Time limit runs from date of listing unless a continuing loss
Thirdly, and very significantly, the Upper Tribunal determined when the 13 week time limit for a compensation claim began to run. Regulation 14(5)(b) states that it runs from when the loss was incurred or finished being incurred. As the loss was incurred at the date of listing, the Upper Tribunal found that the 13 week time period accordingly commenced on the date of the Council’s initial decision to list.
It was argued that time should only begin to run after the time period to appeal against a listing review decision had expired, in which case the appellant’s compensation claim was made in time. Until the expiry of that appeal period, the loss had not crystallised as it could still be overturned on appeal.

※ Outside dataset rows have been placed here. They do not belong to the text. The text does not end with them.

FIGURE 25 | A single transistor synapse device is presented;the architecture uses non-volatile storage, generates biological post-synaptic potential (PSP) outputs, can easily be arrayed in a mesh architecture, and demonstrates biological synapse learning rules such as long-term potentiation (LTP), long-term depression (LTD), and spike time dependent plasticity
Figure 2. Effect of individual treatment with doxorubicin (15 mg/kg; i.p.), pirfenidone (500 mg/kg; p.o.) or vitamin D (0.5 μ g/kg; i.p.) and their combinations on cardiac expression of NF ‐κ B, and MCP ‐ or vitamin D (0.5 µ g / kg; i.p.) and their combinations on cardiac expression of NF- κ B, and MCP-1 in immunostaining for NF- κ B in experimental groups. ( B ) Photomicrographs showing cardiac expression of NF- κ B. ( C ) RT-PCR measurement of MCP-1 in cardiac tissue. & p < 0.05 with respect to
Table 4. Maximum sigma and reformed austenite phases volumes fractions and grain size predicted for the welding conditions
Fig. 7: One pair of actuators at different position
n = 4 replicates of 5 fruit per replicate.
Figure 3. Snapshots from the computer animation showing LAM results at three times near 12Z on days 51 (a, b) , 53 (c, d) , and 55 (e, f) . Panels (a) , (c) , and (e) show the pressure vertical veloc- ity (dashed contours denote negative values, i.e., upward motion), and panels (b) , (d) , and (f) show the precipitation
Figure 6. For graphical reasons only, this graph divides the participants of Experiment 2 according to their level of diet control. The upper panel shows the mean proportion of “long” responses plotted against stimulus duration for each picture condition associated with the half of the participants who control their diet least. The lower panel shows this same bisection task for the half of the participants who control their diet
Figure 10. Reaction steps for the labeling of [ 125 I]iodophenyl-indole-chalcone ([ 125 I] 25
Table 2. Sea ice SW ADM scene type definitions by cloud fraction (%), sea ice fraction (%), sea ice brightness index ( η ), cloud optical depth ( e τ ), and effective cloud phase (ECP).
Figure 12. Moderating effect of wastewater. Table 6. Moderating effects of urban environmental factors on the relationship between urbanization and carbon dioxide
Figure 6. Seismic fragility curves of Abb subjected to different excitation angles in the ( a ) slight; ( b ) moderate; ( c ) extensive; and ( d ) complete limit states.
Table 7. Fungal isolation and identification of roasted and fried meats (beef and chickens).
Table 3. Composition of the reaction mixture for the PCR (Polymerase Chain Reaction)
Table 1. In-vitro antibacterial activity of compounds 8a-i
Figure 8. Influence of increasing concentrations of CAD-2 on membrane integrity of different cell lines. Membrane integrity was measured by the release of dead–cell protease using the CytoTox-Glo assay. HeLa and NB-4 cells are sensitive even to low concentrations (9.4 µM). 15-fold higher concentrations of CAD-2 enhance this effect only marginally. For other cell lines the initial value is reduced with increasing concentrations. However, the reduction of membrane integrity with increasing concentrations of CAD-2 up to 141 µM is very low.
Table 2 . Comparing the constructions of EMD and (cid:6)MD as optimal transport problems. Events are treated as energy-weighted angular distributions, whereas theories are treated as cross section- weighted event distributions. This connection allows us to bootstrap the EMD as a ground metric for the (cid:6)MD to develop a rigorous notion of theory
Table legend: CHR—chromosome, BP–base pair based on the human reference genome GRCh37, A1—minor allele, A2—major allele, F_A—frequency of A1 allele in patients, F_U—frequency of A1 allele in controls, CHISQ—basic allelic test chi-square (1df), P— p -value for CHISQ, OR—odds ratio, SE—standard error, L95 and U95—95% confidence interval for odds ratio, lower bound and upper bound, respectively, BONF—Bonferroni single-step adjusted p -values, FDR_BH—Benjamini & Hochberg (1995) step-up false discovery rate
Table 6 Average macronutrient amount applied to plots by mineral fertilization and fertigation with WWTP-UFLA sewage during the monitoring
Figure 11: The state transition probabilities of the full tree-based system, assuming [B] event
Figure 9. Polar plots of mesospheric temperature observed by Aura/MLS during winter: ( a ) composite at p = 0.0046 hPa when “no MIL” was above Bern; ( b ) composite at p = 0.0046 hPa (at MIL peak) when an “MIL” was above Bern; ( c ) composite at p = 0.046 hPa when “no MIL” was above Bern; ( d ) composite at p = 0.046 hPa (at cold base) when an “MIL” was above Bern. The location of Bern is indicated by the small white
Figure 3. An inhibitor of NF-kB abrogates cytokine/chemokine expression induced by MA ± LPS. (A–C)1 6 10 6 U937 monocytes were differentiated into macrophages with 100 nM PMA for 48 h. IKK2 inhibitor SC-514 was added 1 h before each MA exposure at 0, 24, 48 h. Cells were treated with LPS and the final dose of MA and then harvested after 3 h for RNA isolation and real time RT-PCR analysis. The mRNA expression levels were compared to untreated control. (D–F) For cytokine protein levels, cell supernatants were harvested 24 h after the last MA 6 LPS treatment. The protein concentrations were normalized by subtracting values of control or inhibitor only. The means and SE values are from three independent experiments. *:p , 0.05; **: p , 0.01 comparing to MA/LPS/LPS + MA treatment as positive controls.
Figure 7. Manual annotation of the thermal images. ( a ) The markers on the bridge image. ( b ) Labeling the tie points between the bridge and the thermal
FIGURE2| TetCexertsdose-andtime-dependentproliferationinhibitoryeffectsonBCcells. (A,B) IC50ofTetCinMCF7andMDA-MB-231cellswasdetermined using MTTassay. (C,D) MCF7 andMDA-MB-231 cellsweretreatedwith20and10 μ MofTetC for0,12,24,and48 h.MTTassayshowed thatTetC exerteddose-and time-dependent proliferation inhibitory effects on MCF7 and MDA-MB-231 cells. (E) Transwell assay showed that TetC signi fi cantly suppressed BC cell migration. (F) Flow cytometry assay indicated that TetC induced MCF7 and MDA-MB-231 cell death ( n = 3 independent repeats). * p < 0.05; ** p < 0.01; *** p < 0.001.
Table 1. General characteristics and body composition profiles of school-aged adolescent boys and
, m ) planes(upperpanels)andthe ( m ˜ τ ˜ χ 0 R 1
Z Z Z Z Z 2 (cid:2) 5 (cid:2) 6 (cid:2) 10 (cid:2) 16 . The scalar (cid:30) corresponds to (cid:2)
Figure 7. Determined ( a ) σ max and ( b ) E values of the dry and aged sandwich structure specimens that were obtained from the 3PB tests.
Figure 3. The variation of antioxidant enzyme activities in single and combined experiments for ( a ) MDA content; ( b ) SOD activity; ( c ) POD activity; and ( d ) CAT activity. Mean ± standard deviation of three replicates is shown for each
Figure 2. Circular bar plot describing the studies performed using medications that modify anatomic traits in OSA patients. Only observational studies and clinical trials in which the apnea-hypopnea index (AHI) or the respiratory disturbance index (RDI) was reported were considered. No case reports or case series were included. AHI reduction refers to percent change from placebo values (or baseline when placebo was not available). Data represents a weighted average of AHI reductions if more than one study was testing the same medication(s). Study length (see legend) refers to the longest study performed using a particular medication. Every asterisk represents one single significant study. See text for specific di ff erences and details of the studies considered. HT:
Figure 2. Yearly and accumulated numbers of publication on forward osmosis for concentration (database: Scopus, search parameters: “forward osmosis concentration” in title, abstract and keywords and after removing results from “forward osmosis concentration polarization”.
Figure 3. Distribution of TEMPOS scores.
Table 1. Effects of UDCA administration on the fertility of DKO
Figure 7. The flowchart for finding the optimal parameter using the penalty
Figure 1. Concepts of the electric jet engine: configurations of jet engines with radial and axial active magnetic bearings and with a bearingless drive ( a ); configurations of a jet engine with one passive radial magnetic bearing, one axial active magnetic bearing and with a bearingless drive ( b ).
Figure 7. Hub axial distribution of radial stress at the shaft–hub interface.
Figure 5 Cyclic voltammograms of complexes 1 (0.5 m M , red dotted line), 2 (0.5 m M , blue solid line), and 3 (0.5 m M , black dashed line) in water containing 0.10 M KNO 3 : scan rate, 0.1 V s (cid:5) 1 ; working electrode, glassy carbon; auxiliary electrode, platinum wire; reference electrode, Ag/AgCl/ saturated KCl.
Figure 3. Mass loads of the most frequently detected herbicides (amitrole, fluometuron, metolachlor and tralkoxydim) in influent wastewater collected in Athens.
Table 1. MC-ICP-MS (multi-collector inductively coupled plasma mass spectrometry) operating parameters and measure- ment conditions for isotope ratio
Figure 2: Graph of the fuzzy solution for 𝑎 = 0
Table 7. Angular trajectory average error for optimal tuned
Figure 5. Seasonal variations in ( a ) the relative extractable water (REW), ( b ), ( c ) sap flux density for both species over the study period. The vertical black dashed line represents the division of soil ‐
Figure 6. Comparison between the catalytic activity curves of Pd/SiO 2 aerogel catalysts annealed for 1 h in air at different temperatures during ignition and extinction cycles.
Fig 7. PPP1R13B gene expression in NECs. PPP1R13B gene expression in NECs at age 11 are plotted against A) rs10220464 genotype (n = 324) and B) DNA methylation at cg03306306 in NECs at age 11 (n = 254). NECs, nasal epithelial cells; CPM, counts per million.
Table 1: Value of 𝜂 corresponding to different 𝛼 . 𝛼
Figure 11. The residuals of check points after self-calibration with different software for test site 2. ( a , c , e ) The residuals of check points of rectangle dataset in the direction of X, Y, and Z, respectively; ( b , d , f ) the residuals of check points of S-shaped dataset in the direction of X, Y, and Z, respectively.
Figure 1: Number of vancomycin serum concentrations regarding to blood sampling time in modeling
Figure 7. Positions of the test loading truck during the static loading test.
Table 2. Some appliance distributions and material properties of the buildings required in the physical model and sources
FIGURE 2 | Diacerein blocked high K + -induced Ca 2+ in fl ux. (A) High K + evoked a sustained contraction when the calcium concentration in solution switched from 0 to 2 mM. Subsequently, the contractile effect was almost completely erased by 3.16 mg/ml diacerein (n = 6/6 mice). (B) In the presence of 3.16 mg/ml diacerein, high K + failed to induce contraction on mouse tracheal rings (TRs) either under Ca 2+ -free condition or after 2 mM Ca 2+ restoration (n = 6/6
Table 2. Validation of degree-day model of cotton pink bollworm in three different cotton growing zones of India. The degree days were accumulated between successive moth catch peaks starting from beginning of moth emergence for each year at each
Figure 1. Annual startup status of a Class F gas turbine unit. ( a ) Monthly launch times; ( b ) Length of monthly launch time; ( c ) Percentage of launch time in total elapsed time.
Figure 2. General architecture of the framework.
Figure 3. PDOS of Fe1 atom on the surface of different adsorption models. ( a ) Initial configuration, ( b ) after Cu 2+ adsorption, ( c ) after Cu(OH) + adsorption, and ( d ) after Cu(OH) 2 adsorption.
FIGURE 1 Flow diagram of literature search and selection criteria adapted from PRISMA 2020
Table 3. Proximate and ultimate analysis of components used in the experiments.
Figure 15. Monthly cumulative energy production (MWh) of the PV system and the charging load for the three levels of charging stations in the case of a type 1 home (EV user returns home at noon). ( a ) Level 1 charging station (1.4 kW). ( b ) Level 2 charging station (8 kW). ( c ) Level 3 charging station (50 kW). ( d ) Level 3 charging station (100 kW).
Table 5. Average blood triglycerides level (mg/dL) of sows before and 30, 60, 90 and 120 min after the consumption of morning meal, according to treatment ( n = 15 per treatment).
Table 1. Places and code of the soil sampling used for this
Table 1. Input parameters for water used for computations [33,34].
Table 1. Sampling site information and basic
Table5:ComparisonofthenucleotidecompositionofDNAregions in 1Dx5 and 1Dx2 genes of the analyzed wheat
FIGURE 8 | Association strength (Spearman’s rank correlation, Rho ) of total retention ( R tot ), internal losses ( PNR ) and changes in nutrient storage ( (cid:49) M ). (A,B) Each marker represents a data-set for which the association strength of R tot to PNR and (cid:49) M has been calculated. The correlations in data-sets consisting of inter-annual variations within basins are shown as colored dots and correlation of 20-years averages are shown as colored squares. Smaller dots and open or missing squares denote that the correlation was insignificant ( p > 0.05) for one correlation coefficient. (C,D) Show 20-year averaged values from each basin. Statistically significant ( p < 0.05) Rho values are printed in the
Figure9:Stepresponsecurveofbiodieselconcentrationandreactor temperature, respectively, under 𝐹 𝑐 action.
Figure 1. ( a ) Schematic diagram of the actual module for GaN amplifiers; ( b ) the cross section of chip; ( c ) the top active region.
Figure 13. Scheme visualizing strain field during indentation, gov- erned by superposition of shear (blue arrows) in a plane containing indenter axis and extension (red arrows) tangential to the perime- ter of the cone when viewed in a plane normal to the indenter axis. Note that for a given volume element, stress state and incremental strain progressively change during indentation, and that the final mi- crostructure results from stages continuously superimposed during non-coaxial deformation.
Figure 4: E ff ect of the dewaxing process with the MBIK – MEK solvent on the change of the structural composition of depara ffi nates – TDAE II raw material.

Nonetheless, despite recognising that it may be more convenient if the ACV compensation system operated in that way, the Upper Tribunal Judge found that such was not what regulation 14(5)(b) actually says. The time limit for making a compensation claim runs from the date of listing, even though it may well expire prior to the appeal process against the listing having been completed.
Legitimate expectation cannot be relied upon to require an authority to do that which it has no power to do
Fourthly, it was argued that the appellant had a legitimate expectation that his claim for compensation could be made on or before 4 April 2018 arising from the contents of an e-mail to that effect sent to him from the Council. Without determining whether the statement had resulted in such a legitimate expectation arising, the Upper Tribunal found that no legitimate expectation that may have arisen could require the Council to do something which it had no legal power to do. As the Council had no power to pay compensation pursuant to a claim made outside the 13 week time limit by virtue of section 99(2)(b) of the Localism Act 2011 which made the requirements in Regulation 14(5) statutory conditions to which any entitlement to compensation was subject, such a legitimate expectation could not be relied upon because the legislation prevented the Council from satisfying it.
The decision therefore provides useful authority on the compensation provisions which had previously been lacking. Most significantly, it makes it clear that the 13 week time period to make a claim commences from the initial date of listing, unless the loss can properly be regarded as a continuing loss in the sense that it is continuing to accrue and not merely continuing to exist. Consequently, at a time when a potential claimant may be focused on seeking to overturn the listing decision rather than making a compensation claim, it is vital not to overlook that the clock is continuing to tick and that a compensation claim must be made within that particularly short 13 week window.